__Instructions to follow__. Rewrite all of the records below with every "True or false?" changed to "Correct or incorrect?" and nothing else altered. Leave out the pictures.

__Data provided__.
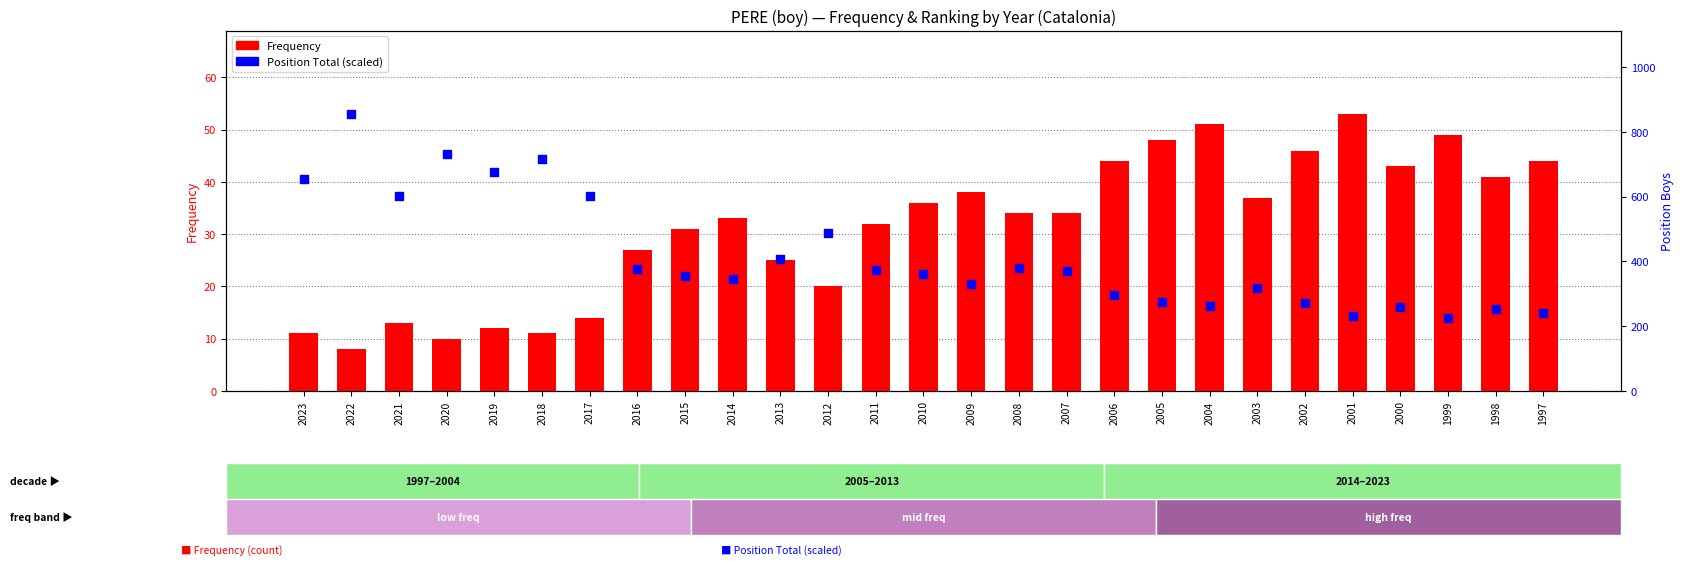

What is the total value across all series at 2009?

58.4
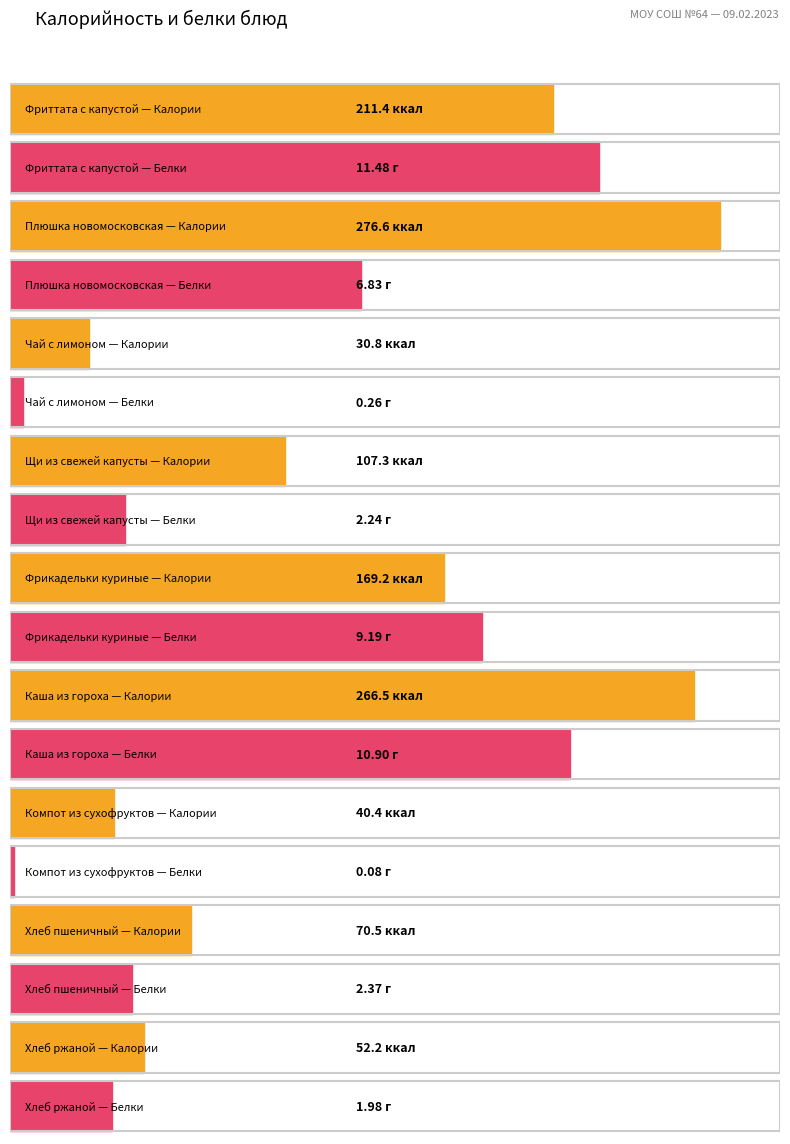

Which label corresponds to the smallest value in the chart?

Компот из сухофруктов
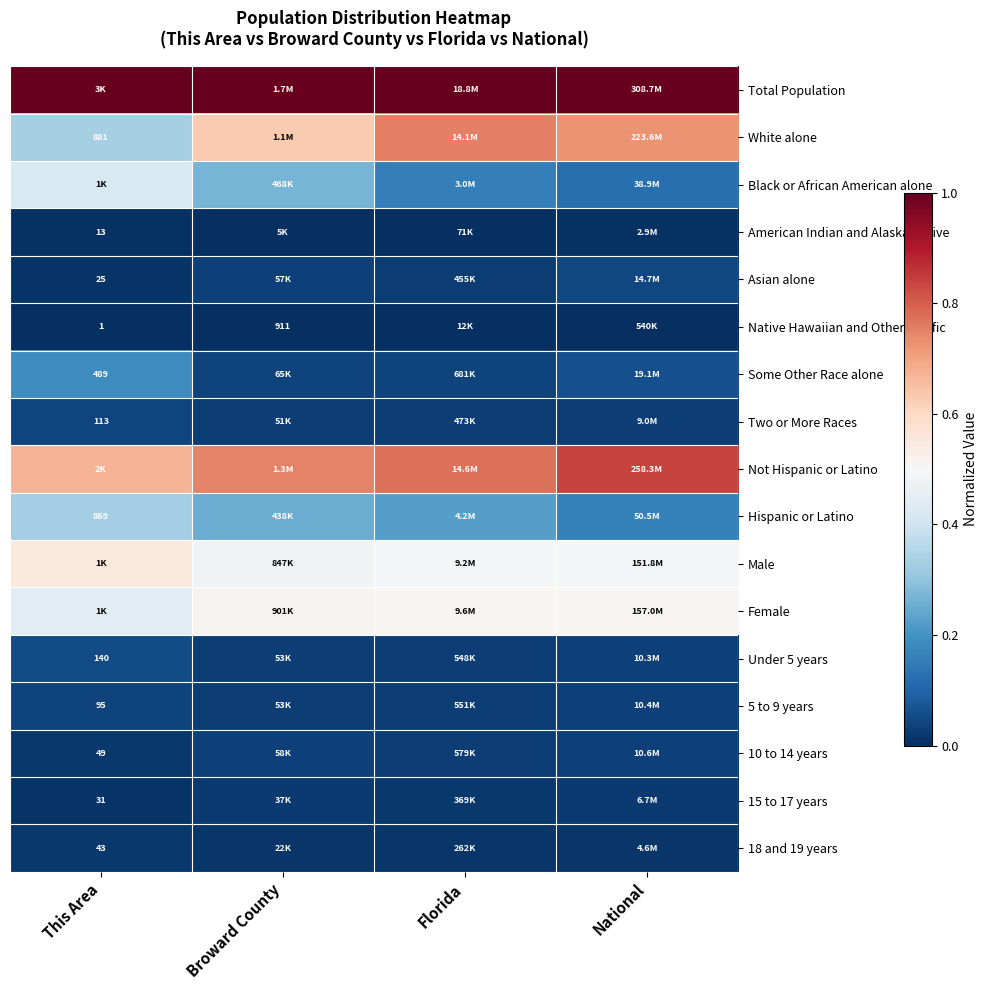

Is the value of Not Hispanic or Latino at National greater than the value of Male at National?

Yes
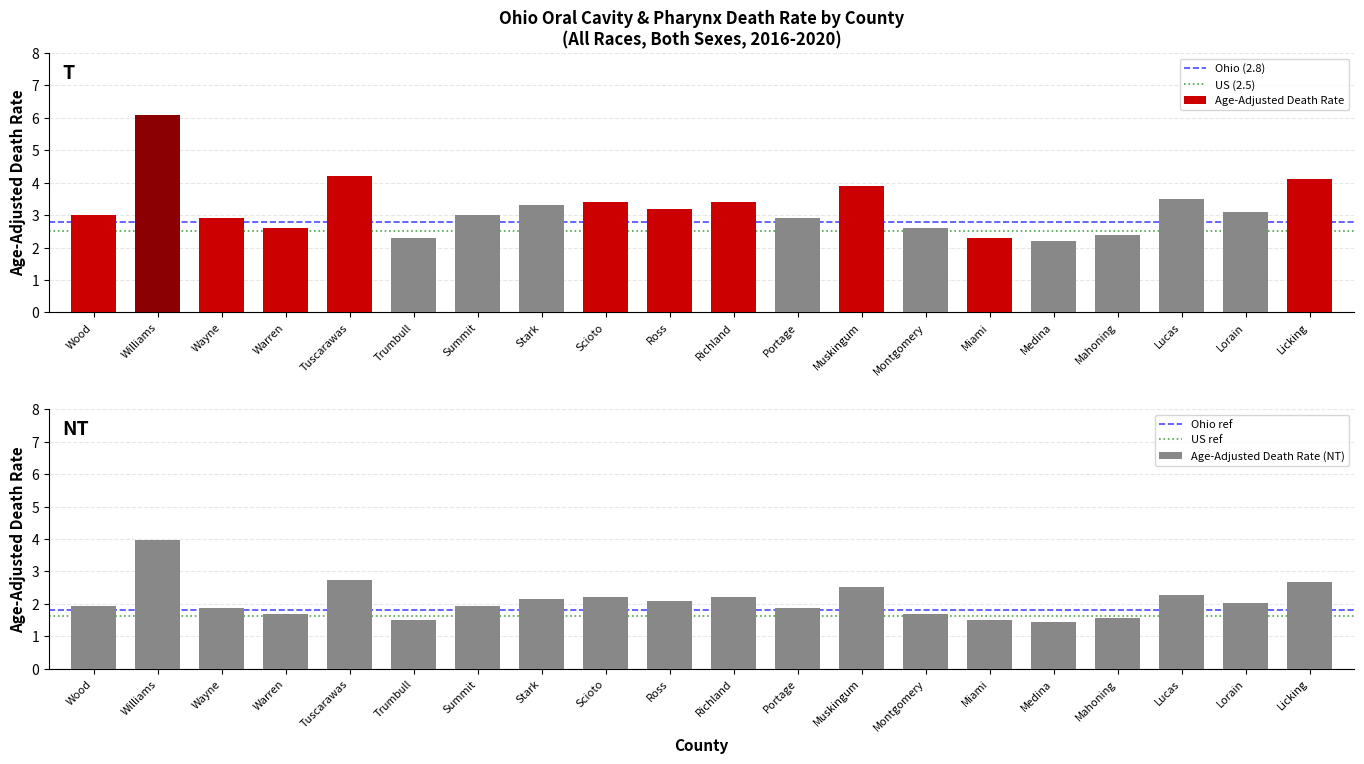

What is the average value of the Age-Adjusted Death Rate (NT) series?

2.1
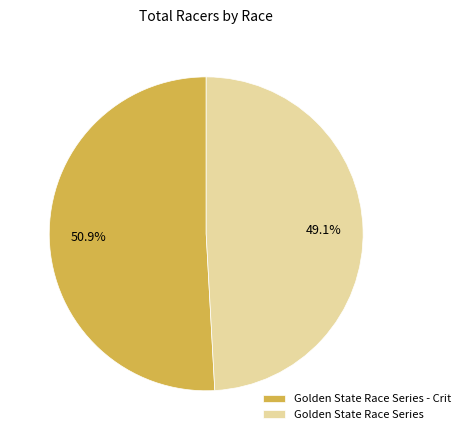

To the nearest percent, what percentage of the pie is Golden State Race Series - Crit?

51%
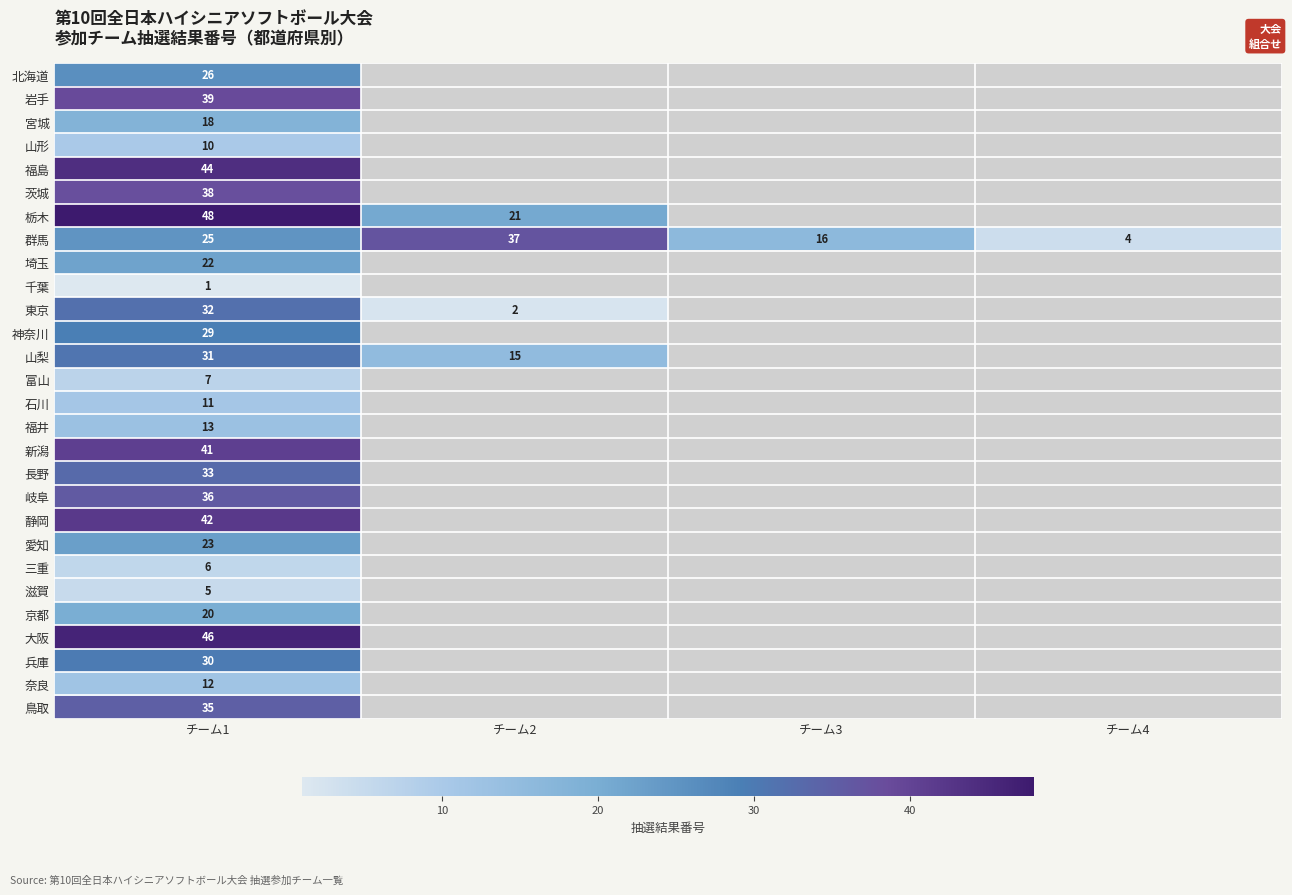

What value does the 群馬 series have at チーム4, to the nearest 5?

5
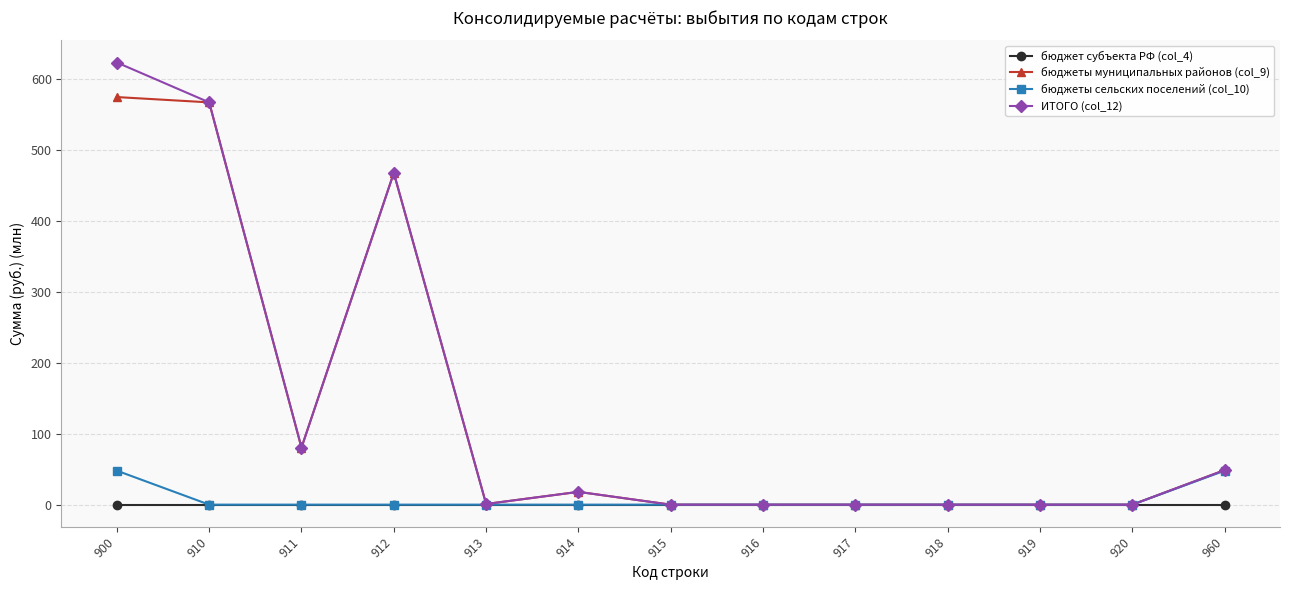

How many data points does each series have?

13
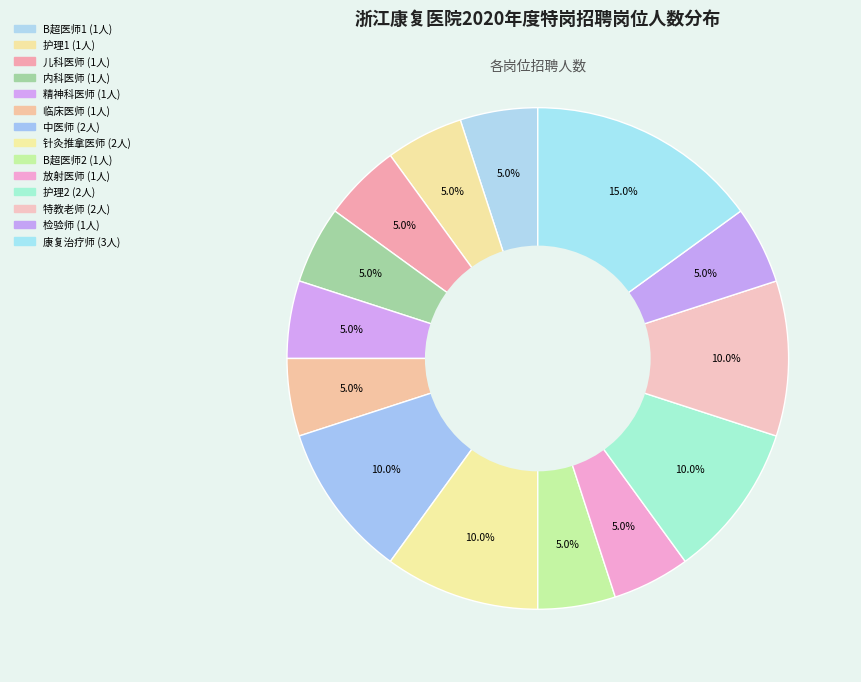

Combined, do 检验师 and 内科医师 account for over 50%?

No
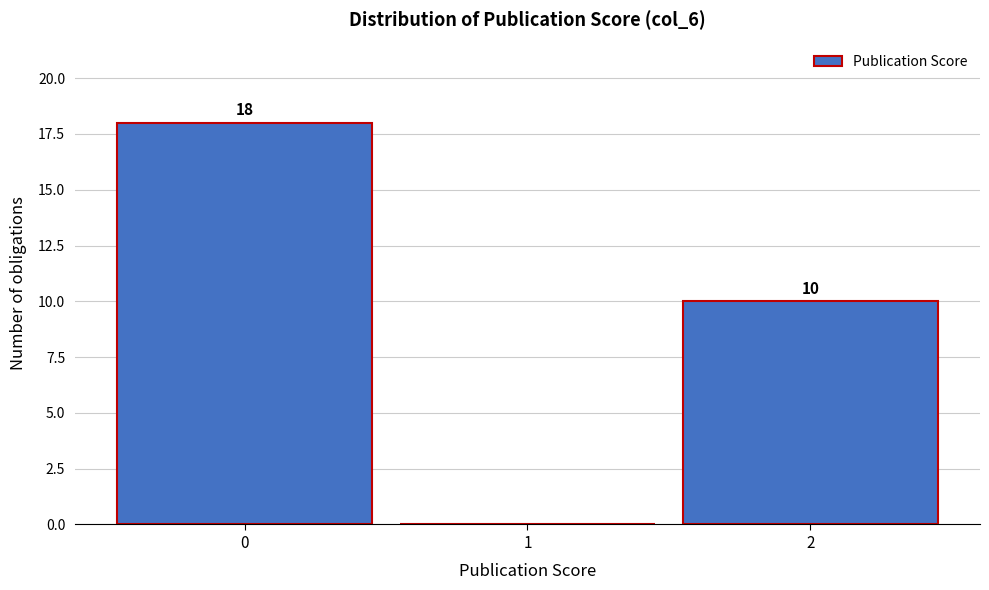

Which range on the x-axis has the tallest bar?

-0.5 to 0.5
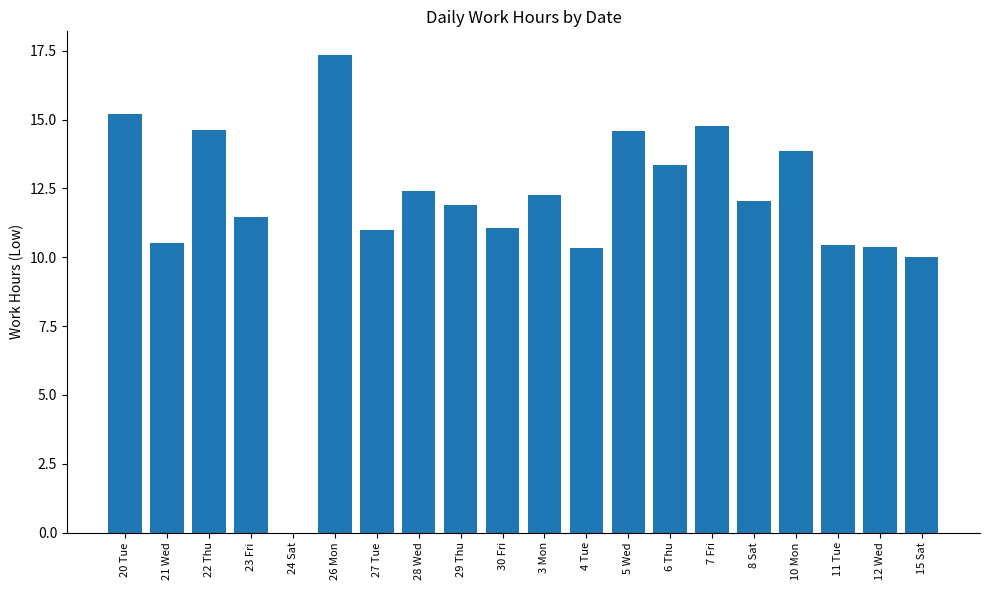

The chart shows a value of 12.4 at 28 Wed. True or false?

True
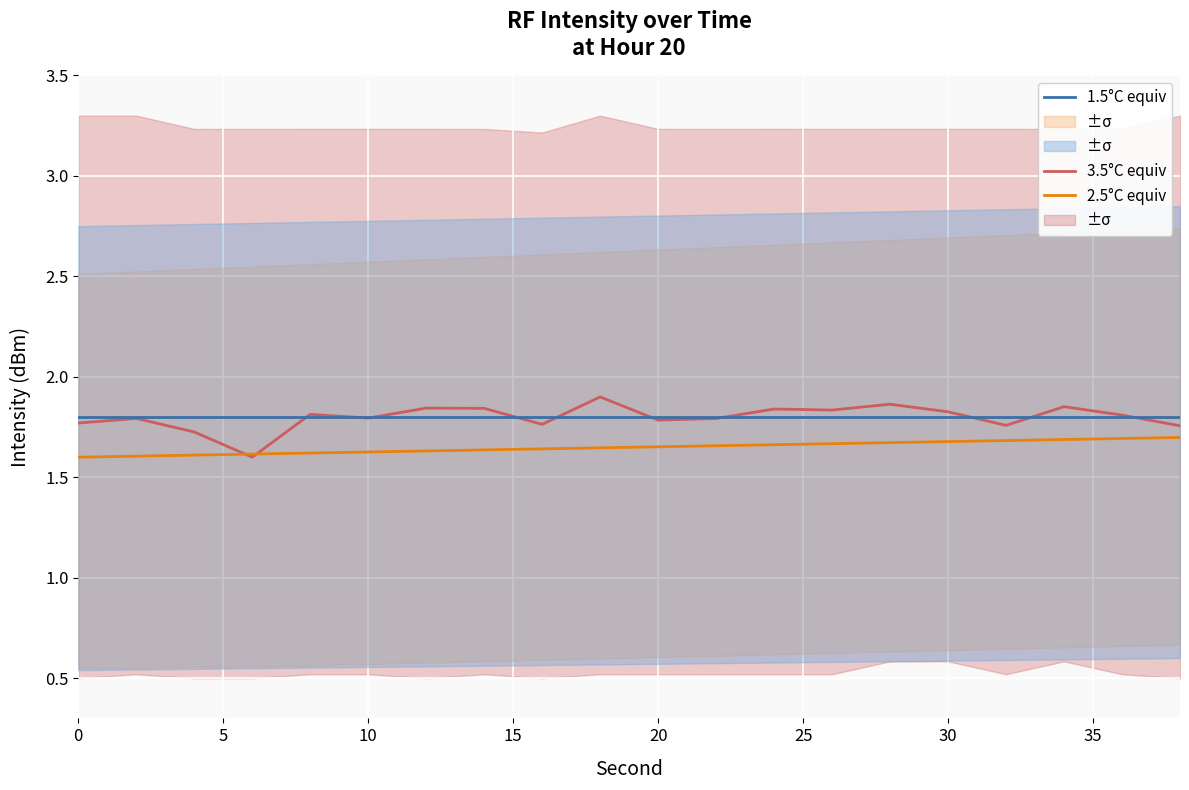

The 1.5°C equiv series shows 2.9 at 0. True or false?

False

__Written answer__.
What is the total value across all series at 2009?

58.4

Which label corresponds to the smallest value in the chart?

Компот из сухофруктов

Is the value of Not Hispanic or Latino at National greater than the value of Male at National?

Yes

What is the average value of the Age-Adjusted Death Rate (NT) series?

2.1

To the nearest percent, what percentage of the pie is Golden State Race Series - Crit?

51%

What value does the 群馬 series have at チーム4, to the nearest 5?

5

How many data points does each series have?

13

Combined, do 检验师 and 内科医师 account for over 50%?

No

Which range on the x-axis has the tallest bar?

-0.5 to 0.5

The chart shows a value of 12.4 at 28 Wed. Correct or incorrect?

True

The 1.5°C equiv series shows 2.9 at 0. Correct or incorrect?

False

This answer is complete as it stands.